------ Records to use
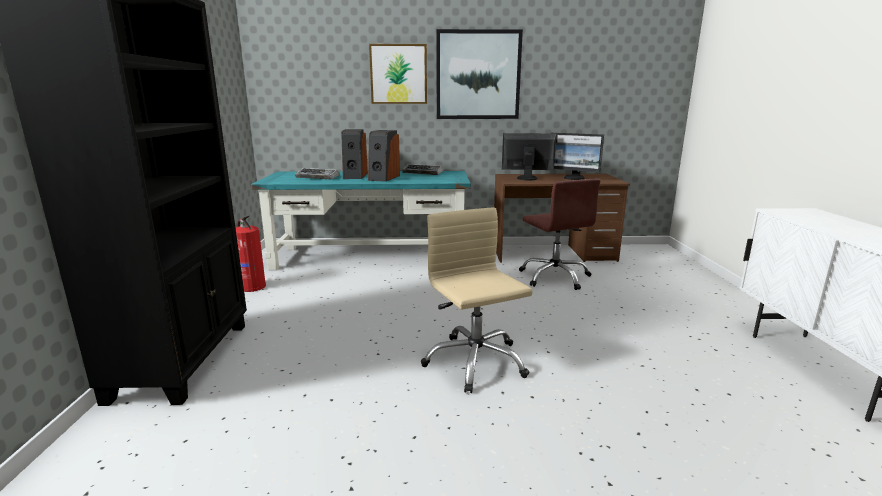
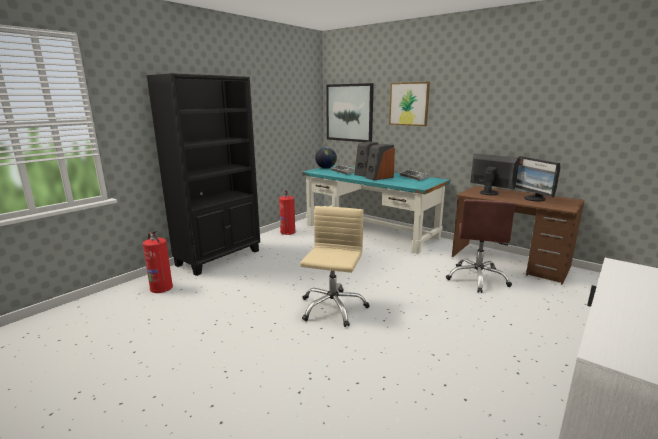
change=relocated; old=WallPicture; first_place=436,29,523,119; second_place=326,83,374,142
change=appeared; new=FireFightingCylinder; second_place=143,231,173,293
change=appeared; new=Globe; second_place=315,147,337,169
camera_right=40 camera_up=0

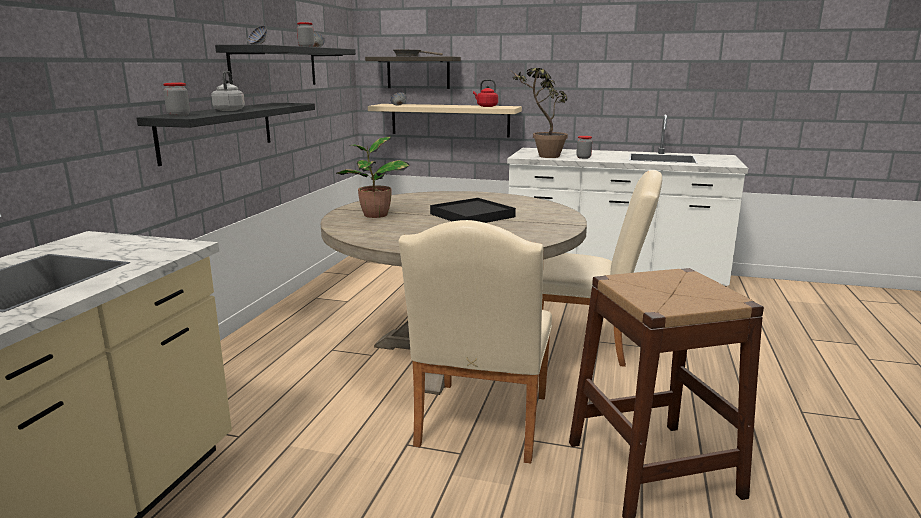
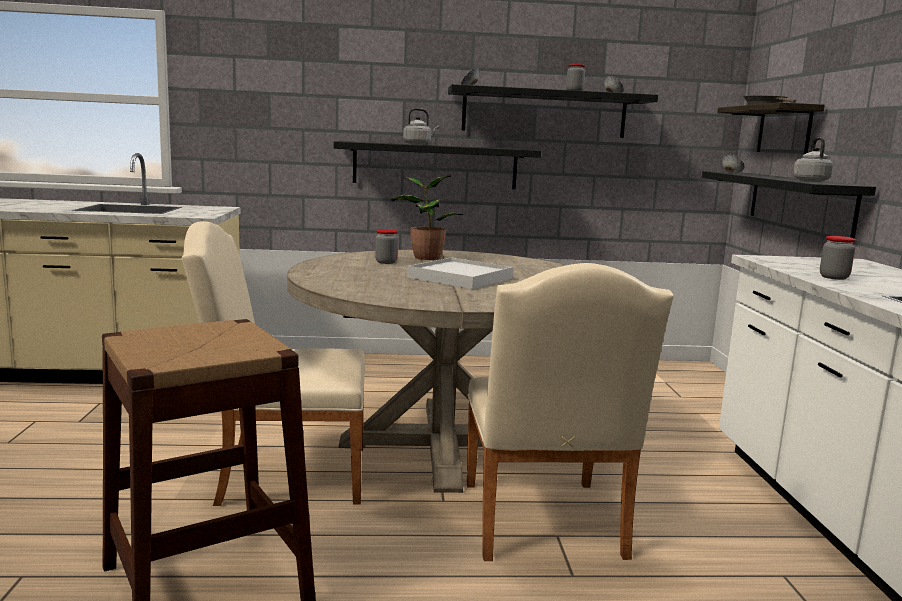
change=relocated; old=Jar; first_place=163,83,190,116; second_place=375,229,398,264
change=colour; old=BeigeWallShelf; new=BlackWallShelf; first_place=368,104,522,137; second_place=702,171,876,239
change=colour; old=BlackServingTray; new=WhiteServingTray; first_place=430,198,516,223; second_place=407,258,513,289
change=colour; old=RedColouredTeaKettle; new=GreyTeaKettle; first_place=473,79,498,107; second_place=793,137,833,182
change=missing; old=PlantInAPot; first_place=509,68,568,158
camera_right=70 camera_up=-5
------------
------ Records to use
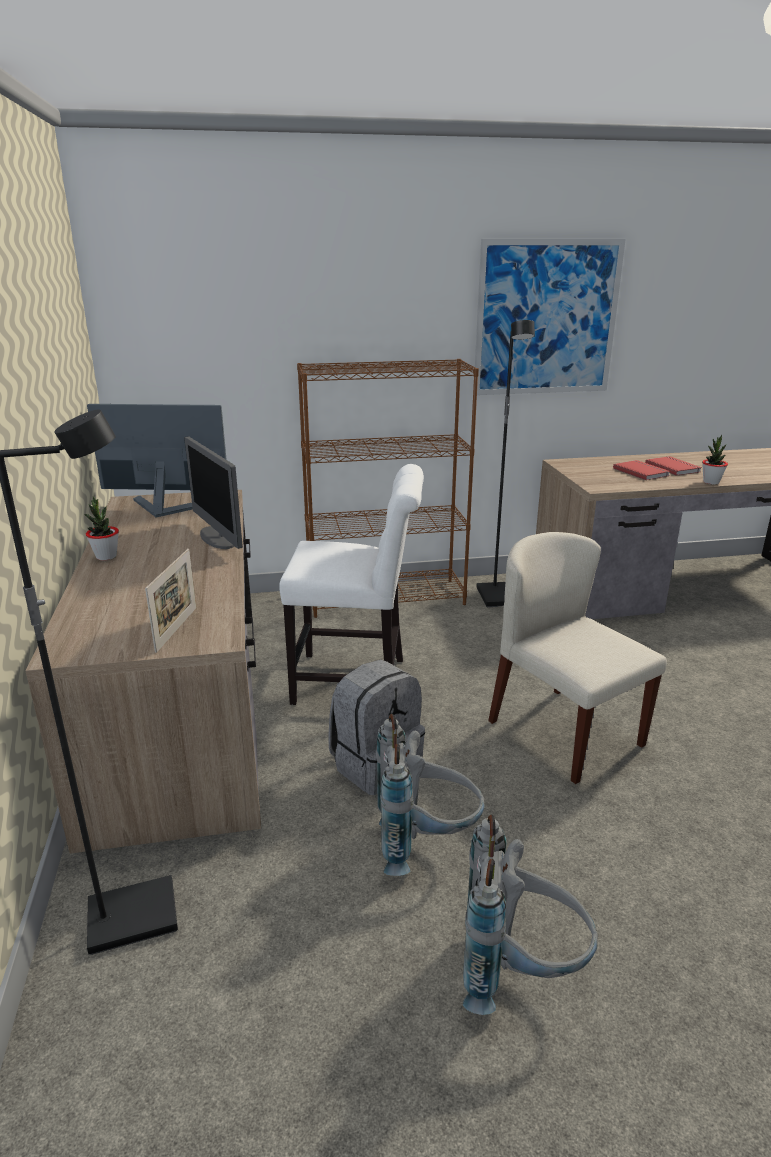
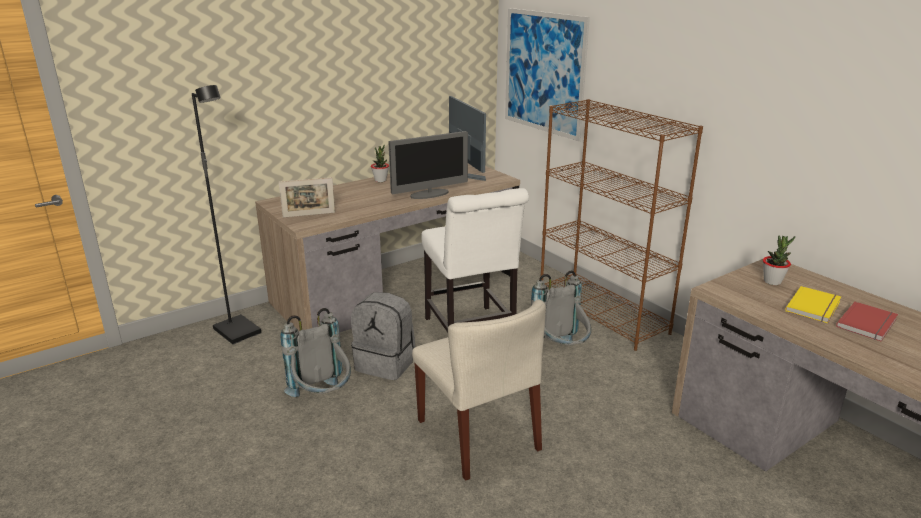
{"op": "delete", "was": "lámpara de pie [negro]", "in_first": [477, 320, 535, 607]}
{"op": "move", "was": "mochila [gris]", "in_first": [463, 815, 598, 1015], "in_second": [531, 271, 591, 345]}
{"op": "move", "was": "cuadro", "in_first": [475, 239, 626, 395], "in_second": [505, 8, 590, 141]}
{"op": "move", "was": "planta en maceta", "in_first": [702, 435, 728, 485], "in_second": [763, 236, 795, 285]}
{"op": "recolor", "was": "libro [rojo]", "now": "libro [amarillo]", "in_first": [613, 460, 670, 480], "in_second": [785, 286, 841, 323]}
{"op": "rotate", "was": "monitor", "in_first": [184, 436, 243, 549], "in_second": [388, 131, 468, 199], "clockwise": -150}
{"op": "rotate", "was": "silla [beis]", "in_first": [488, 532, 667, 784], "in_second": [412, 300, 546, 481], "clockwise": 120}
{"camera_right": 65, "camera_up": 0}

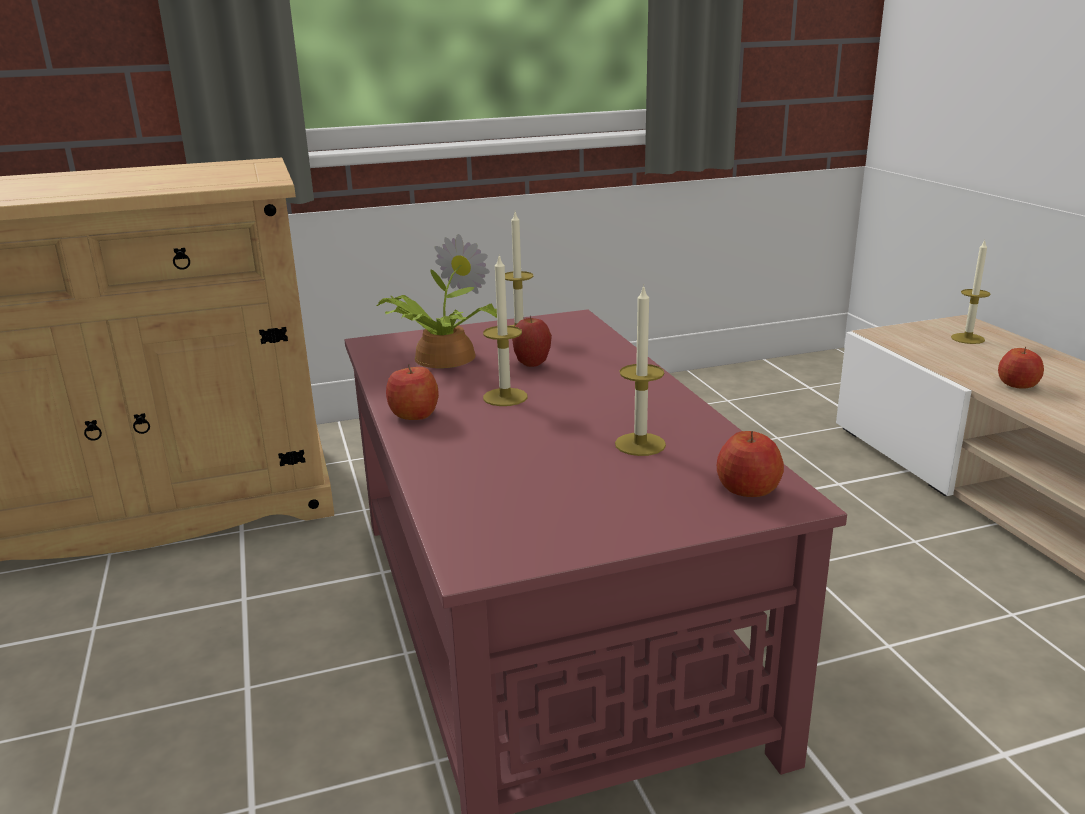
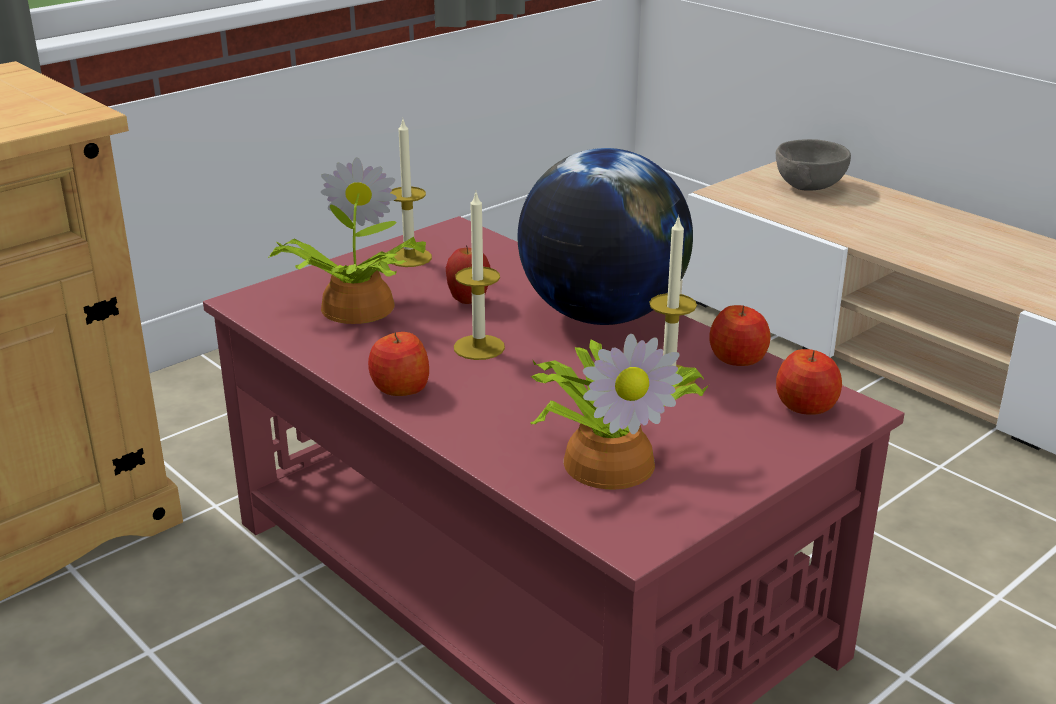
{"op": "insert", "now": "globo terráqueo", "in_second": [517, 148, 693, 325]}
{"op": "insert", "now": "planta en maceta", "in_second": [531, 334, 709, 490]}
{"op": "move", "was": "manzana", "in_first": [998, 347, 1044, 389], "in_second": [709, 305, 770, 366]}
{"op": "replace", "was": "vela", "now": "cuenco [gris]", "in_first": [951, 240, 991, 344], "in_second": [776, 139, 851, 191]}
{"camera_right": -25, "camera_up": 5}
------------
Among the lines above, show every one that contains the string "rotate".

> [Your solution]
{"op": "rotate", "was": "monitor", "in_first": [184, 436, 243, 549], "in_second": [388, 131, 468, 199], "clockwise": -150}
{"op": "rotate", "was": "silla [beis]", "in_first": [488, 532, 667, 784], "in_second": [412, 300, 546, 481], "clockwise": 120}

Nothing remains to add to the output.